Flying from far away: From far away, flying towards the Earth
The red and black squares, both tilted and close together, seem to approach the Earth, which is represented by a large red circle, with some abstract constructions rising from its upper circumference.
Beneath, the type has an angled "flying" and "toward earth," and a horizontal "from far away." At the bottom right, the single vowel sound "and" points to the next page in time.
And they see a black mess: see black Chaos
The black and white picture is of miscellaneous blocks and rectangular or angled objects, all rendered without a unifying perspective or projection, so they seem to be floating in a gravityless space. It is chaotic, and also disturbing, because the eye can't organize the scene logically with light and shadowed areas, front to back, or in any other human order.
The text beneath is again in sharp contrast to the picture. It has become almost telegraphic, with emphasized percussive consonants, and the words "black" and "alarming" set perpendicular to the angle of the blocks.

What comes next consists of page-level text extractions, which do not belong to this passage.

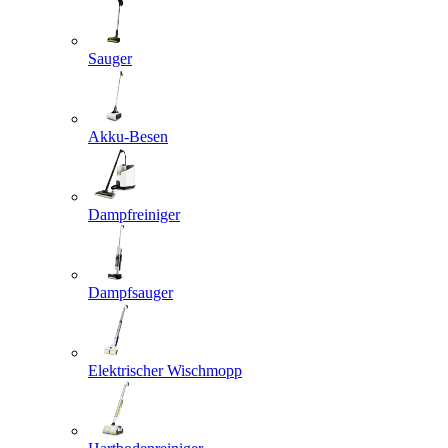
Sauger
Akku-Besen
Dampfreiniger
Dampfsauger
Elektrischer Wischmopp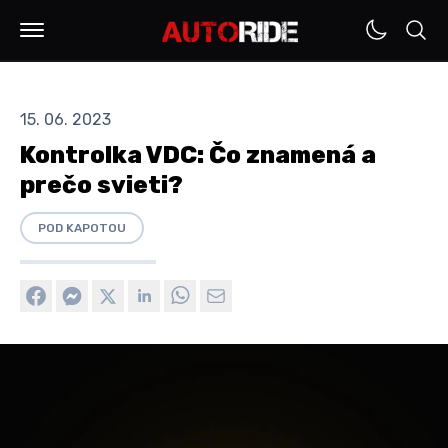
15. 06. 2023
Kontrolka VDC: Čo znamená a
prečo svieti?
POD KAPOTOU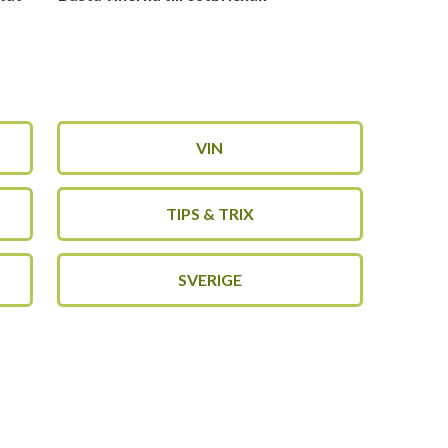
VIN
TIPS & TRIX
SVERIGE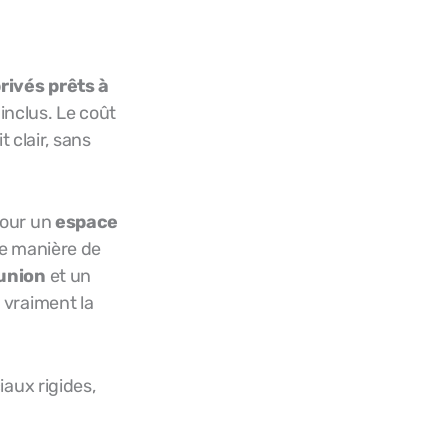
rivés prêts à
inclus. Le coût
 clair, sans
pour un
espace
re manière de
éunion
et un
 vraiment la
iaux rigides,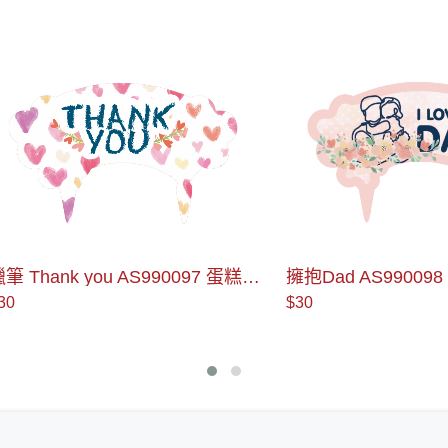
ank you AS990097 蛋糕插
擁抱Dad AS990098 蛋糕
$30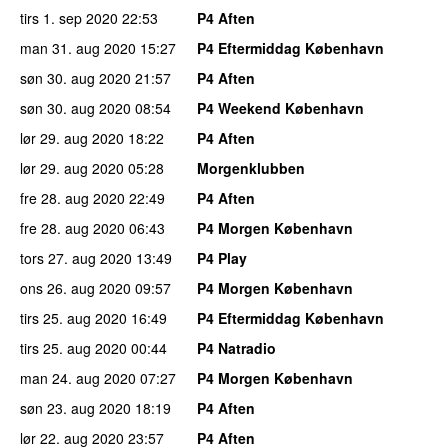
tirs 1. sep 2020
22:53
P4 Aften
man 31. aug 2020
15:27
P4 Eftermiddag København
søn 30. aug 2020
21:57
P4 Aften
søn 30. aug 2020
08:54
P4 Weekend København
lør 29. aug 2020
18:22
P4 Aften
lør 29. aug 2020
05:28
Morgenklubben
fre 28. aug 2020
22:49
P4 Aften
fre 28. aug 2020
06:43
P4 Morgen København
tors 27. aug 2020
13:49
P4 Play
ons 26. aug 2020
09:57
P4 Morgen København
tirs 25. aug 2020
16:49
P4 Eftermiddag København
tirs 25. aug 2020
00:44
P4 Natradio
man 24. aug 2020
07:27
P4 Morgen København
søn 23. aug 2020
18:19
P4 Aften
lør 22. aug 2020
23:57
P4 Aften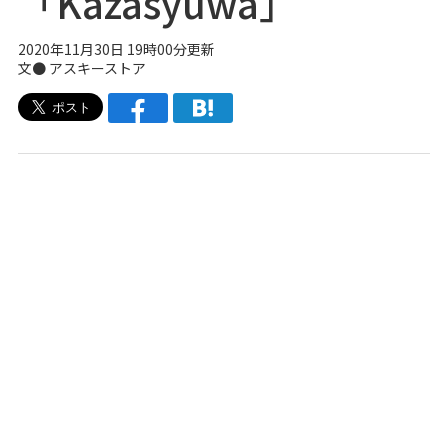
「Kazasyuwa」
2020年11月30日 19時00分更新
文●
アスキーストア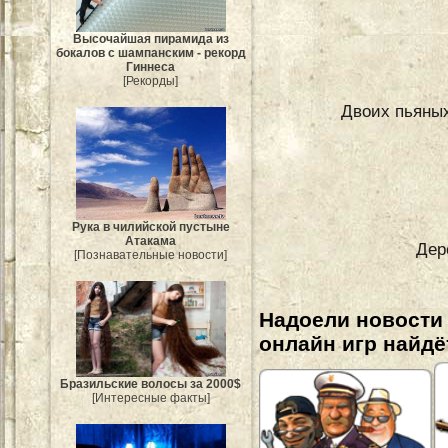
Высочайшая пирамида из
бокалов с шампанским - рекорд
Гиннеса
[Рекорды]
Двоих пьяных
Рука в чилийской пустыне
Атакама
Дер
[Познавательные новости]
Надоели новости
онлайн игр найдё
Бразильские волосы за 2000$
[Интересные факты]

They crash and scatter everything: crash -- all scattered
The sharp corner of the red square falls down on the black and white worldly objects and scatters them. The impact seems already to have produced some sort of order, as the objects somehow are grouped by size and shape. A gray square provides a stable background to sharpen the impact.
The text beneath has the angled word "crash," with the consonant enlarged, and the word "scattered" set horizontal and some distance away.
And red organizes a settlement on the black square: and on the Black was established Red Clearly
Here the large black square is a solid but moving base for the reassembled objects, which now are red and white, and organized like skyscrapers in a city. In the middle heights is a small black triangle pointing up.
The text below is stable and horizontal. The phrase "red(ly) and clear(ly)" in Russian, "krasno yasno," shares a suffix, joined in common to both words by two lines. This typographical device is repeated from earlier pages, emphasizing the way Lissitzky is able to transmute words and pictures. The consonants express sharp, energetic sounds, according to Railing. Again the words and images are congruent; Lissitzky's treatment of the letters brings out the sound quality embodied in the words while relating them to the figure.
Here it ends. . .and keeps going: Thus it ends -- further
The black square, now smaller, departs the black circle, with its colony of red-white objects. The larger red square seems to be floating above the Earth here. In the background is a series of cosmic arcs or circle segments, expressed as varying densities of a gray wash.
The text is now tiny. Starting with an angled "here" at the left, it has a horizontal "it ended" and, far to the right, an angled "more" beneath a longer angled line. Railing comments that Lissitzky must have carefully placed the words dynamically on the page after, and as part of, his suprematist construction. The world will not die, but a revolutionary fourth-dimensional change will energize it continually through infinities of time and space. (Well, perhaps Lissitzky communicated this more economically and artistically!)
Colophon: UNOVIS, constructed 1920, vitebsk
A red square inside a thin black line and circle stand for the art institute UNOVIS. Below, the words indicate that Lissitzky made this project two years before this publication.
Copyright Page: On the reverse of the colophon, verso, is the text in Russian, "assembled by the author for Sythian Press, Berlin, printed in Leipzig by Haberland Printers. 50 copies of this edition autographed and numbered." Below is the same information we supply at the head of this page.
End paper is black (not shown)
Back Cover: The back cover art shows a quiet but energetic arrangement of three objects. A small black circle at the left is balanced by a large, long gray rectangle at the right, which in turn is shadowed and stabilized by a smaller black rectangle behind.